Learning design must evolve as students’ needs change. One example is colorblindness guidelines. In this case, a student with colorblindness searching for a stop sign will focus on the octagonal shape rather than the bright red color. Therefore, designing courses with visuals focused on more than just color is imperative.
To ensure that accommodations are helpful, instructional designers work with volunteer students to test them out. Laurie Berry, instructional designer, completed some pilot testing for an in-house created media player used in the courses. The player can run lectures with quizzes, resources, and other interactive features for students. She worked with several individuals from the blind community to ensure the media player would successfully work for similar users.
The individuals involved in the pilot test were happy “because they felt like they had a voice,” Laurie says. “We were designing something for an audience of people, with members from the audience.”

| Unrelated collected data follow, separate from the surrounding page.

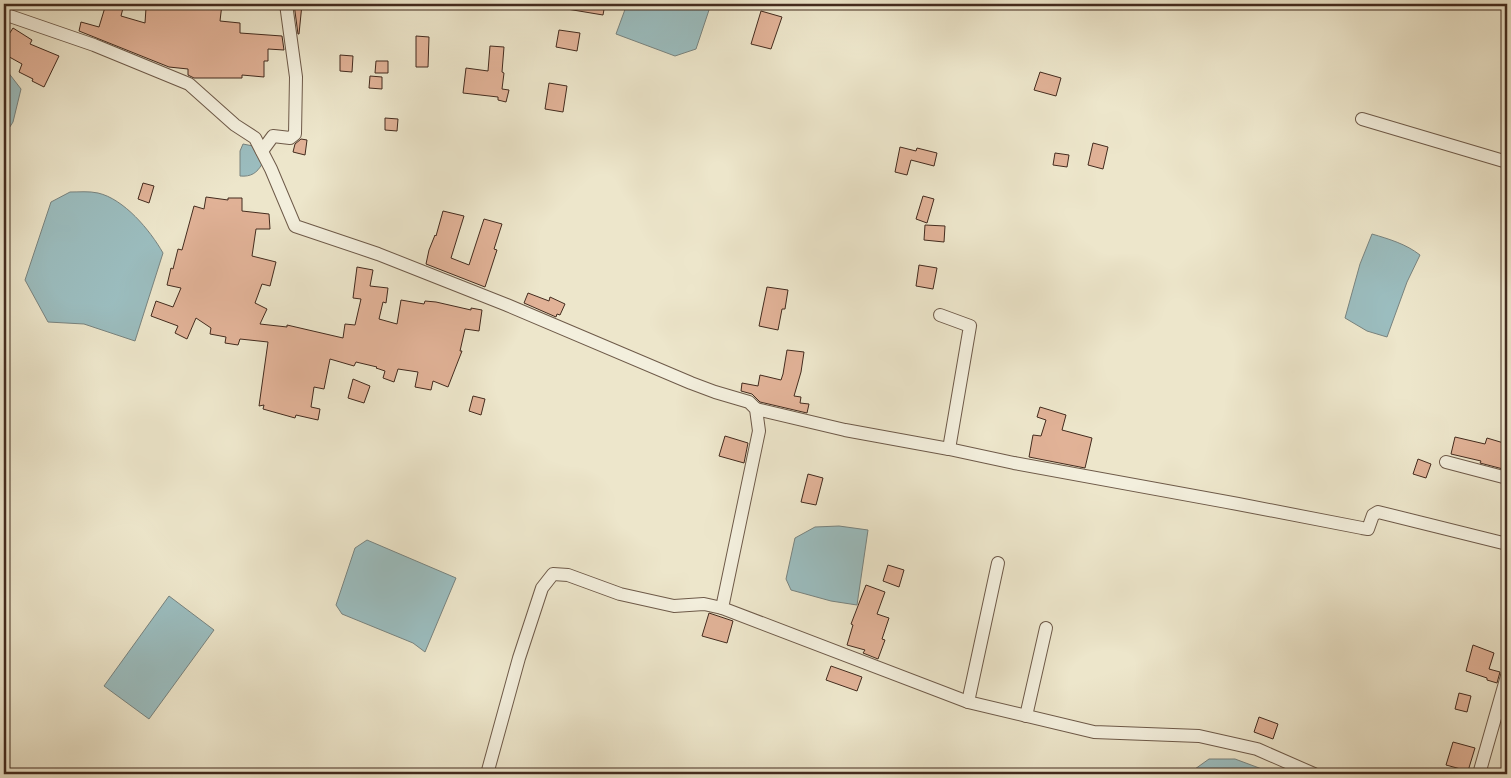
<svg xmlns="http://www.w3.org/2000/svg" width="1511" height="778" font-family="'IM FELL Double Pica',serif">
	<rect width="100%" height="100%" fill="#ede6cb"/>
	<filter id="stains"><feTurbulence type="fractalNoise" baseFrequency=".004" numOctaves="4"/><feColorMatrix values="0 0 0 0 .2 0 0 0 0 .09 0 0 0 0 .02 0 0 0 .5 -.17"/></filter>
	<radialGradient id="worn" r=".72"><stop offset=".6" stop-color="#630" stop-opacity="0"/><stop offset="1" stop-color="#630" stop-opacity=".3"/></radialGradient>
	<!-- water -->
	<g fill="#9bbdbf" stroke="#78837f">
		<polygon points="627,4 711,4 696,49 675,56 616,34"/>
		<polygon points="4,67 21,89 13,122 4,136"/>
		<path d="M243,144L253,146L262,164C257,173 251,177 240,176V151Z"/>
		<path d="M70,192C79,192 89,191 98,193C124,199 150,230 163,253L135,341L84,324L48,322L25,280L51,202Z"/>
		<path d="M1372,234C1389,239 1406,244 1420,255L1407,282L1387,337L1367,331L1345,318L1360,264Z"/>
		<polygon points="839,526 868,530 857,605 831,601 791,590 786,579 795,538 815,527"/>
		<polygon points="367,540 456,578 425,652 413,643 342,614 336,605 355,548"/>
		<polygon points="169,596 214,630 149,719 104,686"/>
		<polygon points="1209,759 1235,759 1270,772 1273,774 1188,774"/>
	</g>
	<!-- building -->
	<g fill="#e1b297" stroke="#432b1e">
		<polygon points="106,4 124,4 121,16 145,23 146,8 159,8 159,4 222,4 220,21 240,23 240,33 282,36 284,50 268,49 268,61 264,61 264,77 242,75 242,78 194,78 188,75 188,69 169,67 79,31 81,22 99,27"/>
		<polygon points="294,4 302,4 299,34 298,34"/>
		<polygon points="567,4 605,4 603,15 567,9"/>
		<polygon points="761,11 782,17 771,49 751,44"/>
		<polygon points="13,28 32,40 30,44 59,56 44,87 32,81 33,79 19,72 22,64 4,54 4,42"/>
		<polygon points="559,30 580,33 577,51 556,47"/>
		<polygon points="416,36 429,37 428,67 416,67"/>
		<polygon points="490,46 504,47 502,72 504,73 502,89 509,90 506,102 498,100 498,97 463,93 466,68 488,71"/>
		<polygon points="340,55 353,56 352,72 340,71"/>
		<polygon points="376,61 388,61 388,73 375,73"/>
		<polygon points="1040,72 1061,78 1056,96 1034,90"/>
		<polygon points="370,76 382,77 382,89 369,88"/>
		<polygon points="549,83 567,86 563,112 545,109"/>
		<polygon points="385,118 398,119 397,131 385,130"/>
		<polygon points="301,139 307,140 305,155 293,152 295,144"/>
		<polygon points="1093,143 1108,147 1103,169 1088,165"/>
		<polygon points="900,147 916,151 917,148 937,153 934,166 911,160 907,175 895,172"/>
		<polygon points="1055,153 1069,155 1067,167 1053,165"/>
		<polygon points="143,183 154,186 149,203 138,199"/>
		<polygon points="923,196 934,199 927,223 916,219"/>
		<polygon points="206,197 228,200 228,198 242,198 242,211 269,214 270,229 256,229 252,256 276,262 270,286 262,284 255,303 267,309 260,324 287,327 287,325 343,338 345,324 355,325 361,299 353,298 357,267 373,270 370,286 388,288 386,303 383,302 379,319 397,324 401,300 424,304 425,301 436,302 471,310 471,308 482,310 479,331 465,329 460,351 462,351 448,387 433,381 431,390 415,387 418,372 398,369 394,382 383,378 385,371 376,368 377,367 356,362 354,366 330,359 324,389 314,387 311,407 320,409 318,420 296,415 295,418 263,409 264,405 259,406 268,342 240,339 238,345 225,343 226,337 210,334 211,328 196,318 187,339 175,333 178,326 151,316 156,301 173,307 181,288 167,285 171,268 173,269 178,249 182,250 194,206 204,209"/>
		<polygon points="443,211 464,216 451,258 469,265 484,219 502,224 494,249 497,250 485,287 426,264 429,250 435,235 436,236"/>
		<polygon points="925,225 945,226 944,242 924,240"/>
		<polygon points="919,265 937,268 933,289 916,286"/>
		<polygon points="767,287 788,290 785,309 782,309 778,330 759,326"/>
		<polygon points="528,293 549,301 550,297 565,304 560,315 557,314 556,317 524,303"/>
		<polygon points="787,350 804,352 801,372 794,396 801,397 800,403 809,404 807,413 760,402 752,394 741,391 742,383 758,386 760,375 781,380 783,374"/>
		<polygon points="353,379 370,386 364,403 348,398"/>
		<polygon points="473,396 485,399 481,415 469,411"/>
		<polygon points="1040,407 1066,415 1062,430 1092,438 1085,468 1029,457 1033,435 1041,436 1046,420 1037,417"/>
		<polygon points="725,436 748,443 744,463 719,456"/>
		<polygon points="1455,437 1485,444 1487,438 1507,444 1507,457 1503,469 1480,463 1481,461 1451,454"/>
		<polygon points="1418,459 1431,464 1426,478 1413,474"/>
		<polygon points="808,474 823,478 816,505 801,502"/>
		<polygon points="888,565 904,570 899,587 883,581"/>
		<polygon points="866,585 885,592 877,614 889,618 882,639 885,640 878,659 863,653 865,650 847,645 853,625 851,624"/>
		<polygon points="709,613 733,621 727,643 702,636"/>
		<polygon points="1473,645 1494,653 1489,669 1500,672 1497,683 1487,680 1487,678 1466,671"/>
		<polygon points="831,666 862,677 857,691 826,680"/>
		<polygon points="1459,693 1471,696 1467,712 1455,709"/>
		<polygon points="1259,717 1278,724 1273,739 1254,732"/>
		<polygon points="1453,742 1475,748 1468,771 1446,765"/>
	</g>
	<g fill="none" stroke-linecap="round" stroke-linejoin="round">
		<defs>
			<g id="minor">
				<polyline points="4,14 94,45 189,84 235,125 255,138 271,169 295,226 378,254 507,305 691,383 715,392 749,402 756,409 759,431 722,608 968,702 1094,732 1199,736 1257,749 1314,774"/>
				<polyline points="1362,119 1507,162"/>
				<polyline points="262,151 273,136 290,138 295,134 296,77 286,4"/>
				<polyline points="940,315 970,326 949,449"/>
				<polyline points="756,409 845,430 949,449 1014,463 1238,504 1362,528 1368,529 1373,515 1378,512 1507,544"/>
				<polyline points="1446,462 1507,478"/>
				<polyline points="968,702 998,563"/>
				<polyline points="1026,716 1046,628"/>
				<polyline points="487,774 519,658 542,588 553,574 568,575 620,594 674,606 704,604 722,608"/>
				<polyline points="1479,774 1507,676"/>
			</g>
		</defs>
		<!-- minor casing -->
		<use href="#minor" stroke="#6e5a49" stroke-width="14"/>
		<!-- minor -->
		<use href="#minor" stroke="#f3efdd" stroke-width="12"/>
	</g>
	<!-- margin -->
	<rect width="1511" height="778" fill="none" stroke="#ede6cb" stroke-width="20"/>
	<rect x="5" y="5" width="1501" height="768" fill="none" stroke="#432b1e" stroke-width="2.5"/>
	<rect x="10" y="10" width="1491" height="758" fill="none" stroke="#432b1e"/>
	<rect width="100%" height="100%" filter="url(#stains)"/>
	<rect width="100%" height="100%" fill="url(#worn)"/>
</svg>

Continuing education for the ID Team is also a must as laws and standards change quite regularly. Laurie attended an assistive technology conference that discussed how designers can address the needs of all students versus focusing on just those requiring accommodations. After this experience, she became an advocate for accessibility on the team. “It was a transformative experience,” she says. “Instead of observing, we were experiencing their world exactly how they navigate it.”
“It’s important to note that good practice in designing for those [with accommodation needs] can benefit everyone,” Laurie says.
When designing course modules, the ID Team uses headings, consistent formatting, outlines, labels, and closed captioning for videos to ensure all can comprehend the material. They also provide transcripts and closed captioning.
The information is “chunked” to ensure that each piece is easy to digest. Course material lives on Canvas, the learning management system. By law, the content is required to use color contrast, avoid flashing video or graphics, and disable videos from auto-play.
The effort the ID Team puts in for each course is no easy feat, but it ensures the learning experience is accessible for students, especially ones who might struggle in a traditional classroom setting.
As Amanda says, “I think this program was so helpful for me just because, like I said, everything is there. As long as you’re disciplined and you can space it out and how you need to complete your assignments, there’s no way you can say that you didn’t understand something or that you didn’t have all the information.”